- TASK DESCRIPTION -
From the maplib project description below, return everything from "The core functionality" down to "pl.Config.set_fmt_str_lengths(150)", copied word for word.

- EXCERPT TO READ -
+===+
Skip to main content

Dataframe-based interactive knowledge graph construction

Project description

maplib: High-performance RDF knowledge graph construction, SHACL validation, SPARQL and Datalog in Python

maplib is written in Rust, it is built on Apache Arrow using Pola.rs and uses libraries from Oxigraph for handling linked data as well as parsing SPARQL queries.

maplib allows you to leverage your existing skills with Pandas or Polars to extract and wrangle data from existing databases and spreadsheets, before applying simple templates to them to build a knowledge graph. You can also read knowledge graphs extremely quickly from a wide variety of serialization formats. Using the built-in SPARQL, SHACL and Datalog engines means you can query, inspect, enrich and validate and then serialize the knowledge graph immediately. All query results are Polars Dataframes that are transferred zero-copy from Rust to Python. Currently, maplib is in-memory and supports around 100M triples on 32GB of RAM.

The core functionality of maplib (mapping, querying, serialization) is open source, but SHACL and Datalog functionality are not. Please send us a message, e.g. on LinkedIn (search for Data Treehouse) or on email (magnus at data-treehouse.com) if you want to try out these features. See our roadmap for upcoming features.

Installing

The package is published on PyPi and the API documented here:

pip install maplib

Model

We can easily map DataFrames to RDF-graphs using the Python library. Below is a reproduction of the example in the paper [1]. Assume that we have a DataFrame given by:

import polars as pl
pl.Config.set_fmt_str_lengths(150)
+===+
- RAW DATA -
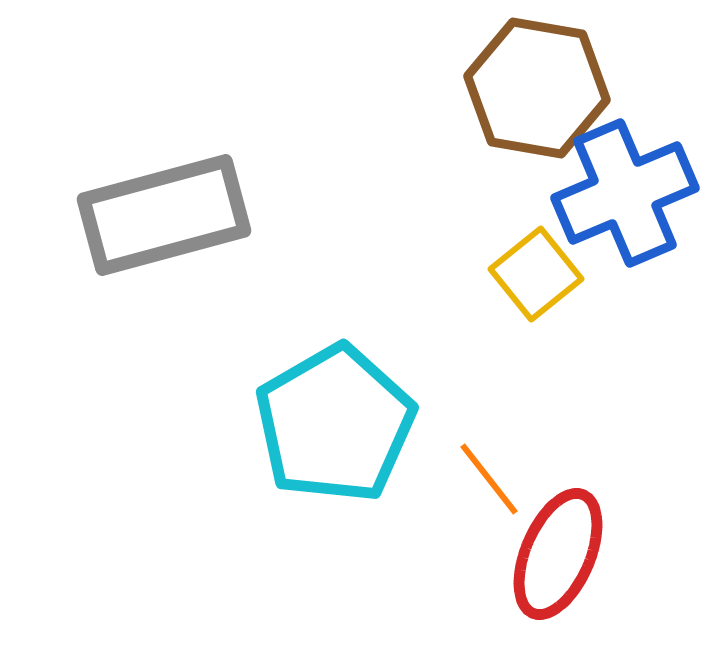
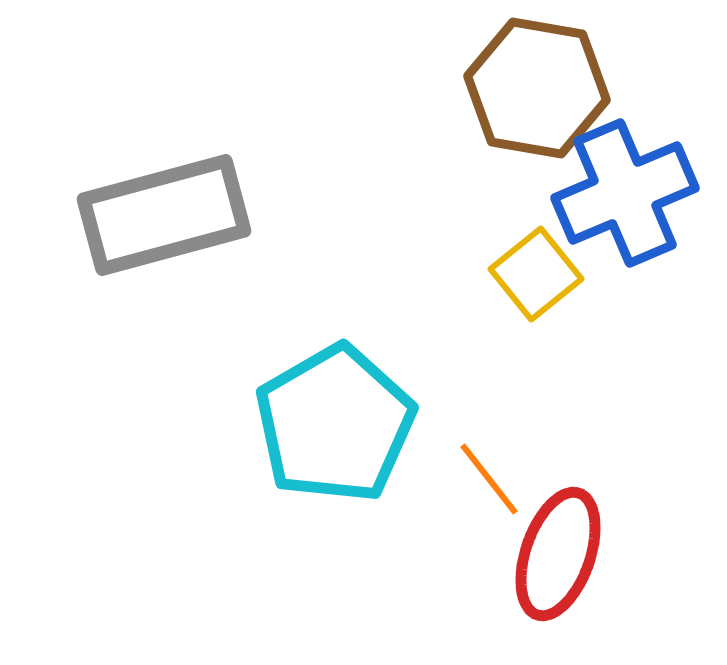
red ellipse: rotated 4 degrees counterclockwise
+===+
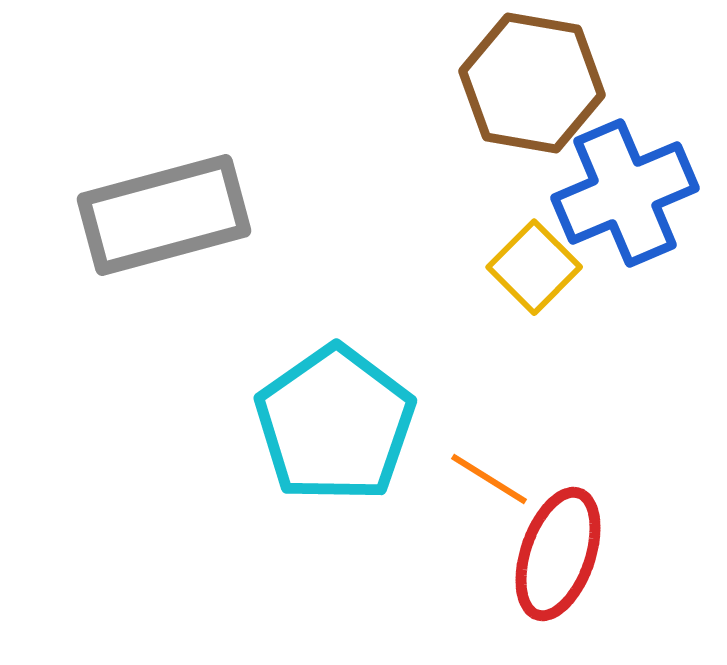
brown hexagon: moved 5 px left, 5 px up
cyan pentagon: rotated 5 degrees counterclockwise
+===+
- RESULT OF THIS TASK -
The core functionality of maplib (mapping, querying, serialization) is open source, but SHACL and Datalog functionality are not. Please send us a message, e.g. on LinkedIn (search for Data Treehouse) or on email (magnus at data-treehouse.com) if you want to try out these features. See our roadmap for upcoming features.

Installing

The package is published on PyPi and the API documented here:

pip install maplib

Model

We can easily map DataFrames to RDF-graphs using the Python library. Below is a reproduction of the example in the paper [1]. Assume that we have a DataFrame given by:

import polars as pl
pl.Config.set_fmt_str_lengths(150)